Currently, the way a website is ranked on Google is down to the likes of keywords and incoming links to the website to determine its quality – so if a website is linked to by a lot of other places, it will show higher in Google’s search results.

This formula has developed and progressed the search engine we all know and love. However, the main downside to this form of SEO is that a number of websites that are reporting on anything but the truth or ‘joke’ websites are rising higher up search engine rankings.

Google are currently in the research stage of modifying its system to measure websites on their trustworthiness rather than the amount of links they gather elsewhere. Instead of measuring incoming links, a new method is being set up to count the number of false facts on a page.

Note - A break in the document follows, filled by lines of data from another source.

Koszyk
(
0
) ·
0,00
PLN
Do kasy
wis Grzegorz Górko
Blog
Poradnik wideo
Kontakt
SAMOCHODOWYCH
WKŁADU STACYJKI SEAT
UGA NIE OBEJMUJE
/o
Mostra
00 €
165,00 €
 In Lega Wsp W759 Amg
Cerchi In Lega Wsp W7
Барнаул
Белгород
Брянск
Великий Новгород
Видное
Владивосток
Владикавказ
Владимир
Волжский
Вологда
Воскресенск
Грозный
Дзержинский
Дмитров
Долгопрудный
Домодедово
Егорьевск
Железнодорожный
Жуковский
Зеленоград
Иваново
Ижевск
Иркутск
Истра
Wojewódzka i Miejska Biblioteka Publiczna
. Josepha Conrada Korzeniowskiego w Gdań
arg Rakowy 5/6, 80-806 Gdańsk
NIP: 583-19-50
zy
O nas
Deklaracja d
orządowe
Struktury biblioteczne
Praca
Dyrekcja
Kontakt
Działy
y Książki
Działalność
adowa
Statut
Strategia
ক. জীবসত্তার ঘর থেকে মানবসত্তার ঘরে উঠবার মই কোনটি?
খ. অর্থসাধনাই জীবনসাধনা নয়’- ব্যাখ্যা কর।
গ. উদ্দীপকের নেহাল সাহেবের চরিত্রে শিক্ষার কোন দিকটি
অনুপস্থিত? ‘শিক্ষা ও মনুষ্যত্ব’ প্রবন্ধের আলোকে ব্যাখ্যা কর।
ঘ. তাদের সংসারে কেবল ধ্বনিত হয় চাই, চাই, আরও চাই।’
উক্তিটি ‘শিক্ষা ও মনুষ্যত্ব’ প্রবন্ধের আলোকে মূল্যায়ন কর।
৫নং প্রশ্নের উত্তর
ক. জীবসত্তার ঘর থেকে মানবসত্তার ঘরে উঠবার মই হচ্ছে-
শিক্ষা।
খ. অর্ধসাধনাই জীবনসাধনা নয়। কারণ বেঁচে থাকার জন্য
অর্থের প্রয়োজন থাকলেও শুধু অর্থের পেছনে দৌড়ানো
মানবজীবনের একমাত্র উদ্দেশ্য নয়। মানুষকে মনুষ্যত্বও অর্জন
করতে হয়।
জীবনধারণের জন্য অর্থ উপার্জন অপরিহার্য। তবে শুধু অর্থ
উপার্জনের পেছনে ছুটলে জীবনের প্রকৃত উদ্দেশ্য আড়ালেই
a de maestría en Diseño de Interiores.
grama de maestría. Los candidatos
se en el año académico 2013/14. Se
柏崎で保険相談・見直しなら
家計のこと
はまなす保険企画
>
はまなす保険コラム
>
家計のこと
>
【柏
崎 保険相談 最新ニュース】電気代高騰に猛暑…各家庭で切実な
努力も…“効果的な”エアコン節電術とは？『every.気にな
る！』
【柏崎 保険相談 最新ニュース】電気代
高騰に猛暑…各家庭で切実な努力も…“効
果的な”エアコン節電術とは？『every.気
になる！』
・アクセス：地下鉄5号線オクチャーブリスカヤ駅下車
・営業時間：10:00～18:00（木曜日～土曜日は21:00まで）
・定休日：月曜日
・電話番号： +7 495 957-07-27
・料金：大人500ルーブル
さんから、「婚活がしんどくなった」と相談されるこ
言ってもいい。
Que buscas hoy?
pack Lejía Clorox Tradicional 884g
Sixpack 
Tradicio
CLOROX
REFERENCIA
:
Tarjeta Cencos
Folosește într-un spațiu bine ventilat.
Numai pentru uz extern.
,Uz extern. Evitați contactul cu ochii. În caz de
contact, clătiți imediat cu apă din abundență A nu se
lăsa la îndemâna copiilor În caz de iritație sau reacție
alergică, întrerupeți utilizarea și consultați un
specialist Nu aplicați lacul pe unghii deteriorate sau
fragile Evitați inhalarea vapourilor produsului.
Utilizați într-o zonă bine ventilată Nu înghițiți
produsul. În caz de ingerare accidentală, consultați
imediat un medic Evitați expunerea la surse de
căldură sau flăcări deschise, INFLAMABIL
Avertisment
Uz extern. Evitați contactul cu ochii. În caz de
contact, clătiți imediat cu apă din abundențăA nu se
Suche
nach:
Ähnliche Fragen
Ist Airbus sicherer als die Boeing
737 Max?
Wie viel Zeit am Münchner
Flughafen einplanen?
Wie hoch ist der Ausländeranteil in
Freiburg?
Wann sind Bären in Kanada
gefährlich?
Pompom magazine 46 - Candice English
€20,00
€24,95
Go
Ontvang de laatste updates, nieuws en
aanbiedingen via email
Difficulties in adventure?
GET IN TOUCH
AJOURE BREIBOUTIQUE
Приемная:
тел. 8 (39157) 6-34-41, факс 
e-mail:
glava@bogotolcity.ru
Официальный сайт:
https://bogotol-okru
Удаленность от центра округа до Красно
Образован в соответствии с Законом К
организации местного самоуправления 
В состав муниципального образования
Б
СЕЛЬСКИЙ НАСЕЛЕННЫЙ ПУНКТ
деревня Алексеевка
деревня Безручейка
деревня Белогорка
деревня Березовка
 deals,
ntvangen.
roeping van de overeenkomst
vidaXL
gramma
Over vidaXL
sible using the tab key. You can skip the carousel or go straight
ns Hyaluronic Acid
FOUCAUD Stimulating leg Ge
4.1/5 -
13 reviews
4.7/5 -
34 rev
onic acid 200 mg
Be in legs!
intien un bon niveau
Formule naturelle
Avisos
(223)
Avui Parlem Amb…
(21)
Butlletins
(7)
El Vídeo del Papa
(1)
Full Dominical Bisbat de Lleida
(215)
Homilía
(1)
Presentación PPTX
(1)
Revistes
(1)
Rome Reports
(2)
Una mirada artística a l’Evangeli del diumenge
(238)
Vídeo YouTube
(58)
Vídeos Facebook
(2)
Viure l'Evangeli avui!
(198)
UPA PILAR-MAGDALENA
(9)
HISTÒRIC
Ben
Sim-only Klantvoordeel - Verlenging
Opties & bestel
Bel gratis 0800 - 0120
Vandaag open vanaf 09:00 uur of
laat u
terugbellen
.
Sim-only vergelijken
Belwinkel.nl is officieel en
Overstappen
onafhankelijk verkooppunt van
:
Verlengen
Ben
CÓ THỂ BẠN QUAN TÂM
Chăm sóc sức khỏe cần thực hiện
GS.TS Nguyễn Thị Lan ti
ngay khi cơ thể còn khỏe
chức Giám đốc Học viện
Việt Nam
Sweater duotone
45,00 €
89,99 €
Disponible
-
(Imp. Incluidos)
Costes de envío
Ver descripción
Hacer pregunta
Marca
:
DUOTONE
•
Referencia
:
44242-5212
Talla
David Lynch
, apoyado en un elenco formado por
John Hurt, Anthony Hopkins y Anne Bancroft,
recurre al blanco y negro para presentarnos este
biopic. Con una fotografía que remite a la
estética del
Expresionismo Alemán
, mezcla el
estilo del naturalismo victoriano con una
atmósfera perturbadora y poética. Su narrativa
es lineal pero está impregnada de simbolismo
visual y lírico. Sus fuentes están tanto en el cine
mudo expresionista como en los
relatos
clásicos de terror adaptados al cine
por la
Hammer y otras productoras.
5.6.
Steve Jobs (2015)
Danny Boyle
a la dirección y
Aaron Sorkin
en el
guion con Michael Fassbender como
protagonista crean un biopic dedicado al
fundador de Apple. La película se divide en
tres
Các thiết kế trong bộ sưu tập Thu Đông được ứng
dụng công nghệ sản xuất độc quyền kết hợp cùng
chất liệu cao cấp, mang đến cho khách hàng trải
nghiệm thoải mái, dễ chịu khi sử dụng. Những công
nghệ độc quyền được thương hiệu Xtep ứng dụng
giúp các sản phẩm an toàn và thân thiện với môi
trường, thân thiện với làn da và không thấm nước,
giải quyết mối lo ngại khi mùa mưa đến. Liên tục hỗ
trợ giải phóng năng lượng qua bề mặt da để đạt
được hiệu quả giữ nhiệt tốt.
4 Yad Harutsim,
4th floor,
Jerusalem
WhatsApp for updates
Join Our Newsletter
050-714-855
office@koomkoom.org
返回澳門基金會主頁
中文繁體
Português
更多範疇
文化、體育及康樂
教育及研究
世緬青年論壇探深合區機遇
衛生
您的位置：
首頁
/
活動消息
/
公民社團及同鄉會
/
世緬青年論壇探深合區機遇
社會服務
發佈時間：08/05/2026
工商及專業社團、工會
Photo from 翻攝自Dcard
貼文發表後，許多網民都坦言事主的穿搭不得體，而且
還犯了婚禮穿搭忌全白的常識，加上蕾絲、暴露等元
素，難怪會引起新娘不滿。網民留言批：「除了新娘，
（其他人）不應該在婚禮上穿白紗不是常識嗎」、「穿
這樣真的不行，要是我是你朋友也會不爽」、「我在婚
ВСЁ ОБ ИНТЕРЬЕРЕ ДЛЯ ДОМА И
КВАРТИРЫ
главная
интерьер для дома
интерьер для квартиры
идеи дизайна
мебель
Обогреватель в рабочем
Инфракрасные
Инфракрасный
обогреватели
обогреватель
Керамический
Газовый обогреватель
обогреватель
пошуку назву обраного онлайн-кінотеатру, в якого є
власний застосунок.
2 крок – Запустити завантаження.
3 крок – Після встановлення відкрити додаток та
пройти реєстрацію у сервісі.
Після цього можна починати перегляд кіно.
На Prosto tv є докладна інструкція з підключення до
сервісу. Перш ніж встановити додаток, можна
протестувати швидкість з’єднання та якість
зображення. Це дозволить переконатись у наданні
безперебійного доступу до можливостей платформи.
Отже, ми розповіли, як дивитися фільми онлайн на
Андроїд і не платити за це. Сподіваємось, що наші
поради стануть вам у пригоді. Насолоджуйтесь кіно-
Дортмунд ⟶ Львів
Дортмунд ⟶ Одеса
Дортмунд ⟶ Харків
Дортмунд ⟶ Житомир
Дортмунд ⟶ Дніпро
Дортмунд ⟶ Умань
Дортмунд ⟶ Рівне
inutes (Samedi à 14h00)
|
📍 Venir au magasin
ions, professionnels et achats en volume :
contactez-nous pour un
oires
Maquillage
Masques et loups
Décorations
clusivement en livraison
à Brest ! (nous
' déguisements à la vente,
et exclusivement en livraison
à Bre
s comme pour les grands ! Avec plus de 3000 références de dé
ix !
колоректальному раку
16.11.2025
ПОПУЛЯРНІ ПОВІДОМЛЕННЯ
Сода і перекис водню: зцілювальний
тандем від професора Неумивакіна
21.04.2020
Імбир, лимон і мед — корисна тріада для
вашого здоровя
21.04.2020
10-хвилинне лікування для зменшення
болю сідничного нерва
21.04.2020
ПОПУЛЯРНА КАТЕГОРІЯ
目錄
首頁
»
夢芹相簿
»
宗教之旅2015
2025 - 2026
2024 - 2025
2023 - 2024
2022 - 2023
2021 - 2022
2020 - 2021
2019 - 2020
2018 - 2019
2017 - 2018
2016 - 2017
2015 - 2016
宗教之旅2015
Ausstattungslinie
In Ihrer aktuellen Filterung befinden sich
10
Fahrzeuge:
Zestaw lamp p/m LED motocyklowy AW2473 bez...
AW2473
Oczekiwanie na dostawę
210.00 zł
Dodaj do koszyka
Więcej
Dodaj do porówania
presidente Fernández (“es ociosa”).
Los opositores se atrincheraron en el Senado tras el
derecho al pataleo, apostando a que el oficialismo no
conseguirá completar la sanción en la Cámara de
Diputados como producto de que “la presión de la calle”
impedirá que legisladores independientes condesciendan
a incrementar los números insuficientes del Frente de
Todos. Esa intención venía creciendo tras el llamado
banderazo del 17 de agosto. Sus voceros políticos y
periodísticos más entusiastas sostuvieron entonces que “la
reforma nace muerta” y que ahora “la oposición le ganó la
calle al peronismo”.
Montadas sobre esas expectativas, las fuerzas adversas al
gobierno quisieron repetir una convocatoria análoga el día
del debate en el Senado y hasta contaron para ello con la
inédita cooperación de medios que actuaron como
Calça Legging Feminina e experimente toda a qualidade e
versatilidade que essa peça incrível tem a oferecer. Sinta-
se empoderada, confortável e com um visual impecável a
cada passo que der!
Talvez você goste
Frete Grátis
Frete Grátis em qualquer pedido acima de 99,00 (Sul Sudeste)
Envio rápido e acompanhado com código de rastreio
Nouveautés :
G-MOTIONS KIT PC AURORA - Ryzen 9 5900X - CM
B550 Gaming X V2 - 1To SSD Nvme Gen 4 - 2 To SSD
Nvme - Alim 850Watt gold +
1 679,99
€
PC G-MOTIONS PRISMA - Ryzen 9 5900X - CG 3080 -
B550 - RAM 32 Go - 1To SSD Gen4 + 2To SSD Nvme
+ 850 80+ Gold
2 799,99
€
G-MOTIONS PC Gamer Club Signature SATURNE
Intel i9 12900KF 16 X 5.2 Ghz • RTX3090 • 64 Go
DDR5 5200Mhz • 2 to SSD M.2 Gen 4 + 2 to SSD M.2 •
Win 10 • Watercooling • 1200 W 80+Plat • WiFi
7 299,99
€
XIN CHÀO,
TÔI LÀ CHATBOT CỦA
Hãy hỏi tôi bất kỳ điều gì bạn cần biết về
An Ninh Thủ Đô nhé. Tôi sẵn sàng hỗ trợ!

This will be measured in scores, and the scores they compute will be known as a Knowledge-Based Trust score.

By studying content through the Knowledge Vault, Google can successfully monitor web page rankings by computing the websites that are unanimously agreed with as a general proxy for truth. Websites that show as a general disagreement will eventually filter lower through Google’s search engine results.

A number of apps are already around for this including LazyTruth, a Google Chrome extension that, in its own words: “surfaces quality information when you receive an email forward full of political myths, urban legends, or security threats”. LazyTruth skims inboxes for false information and allows you to know what is the truth and what is a lie.

People are often tricked by fake news stories and ‘joke’ outlets, so it may not be too long before we see Google’s new software in action.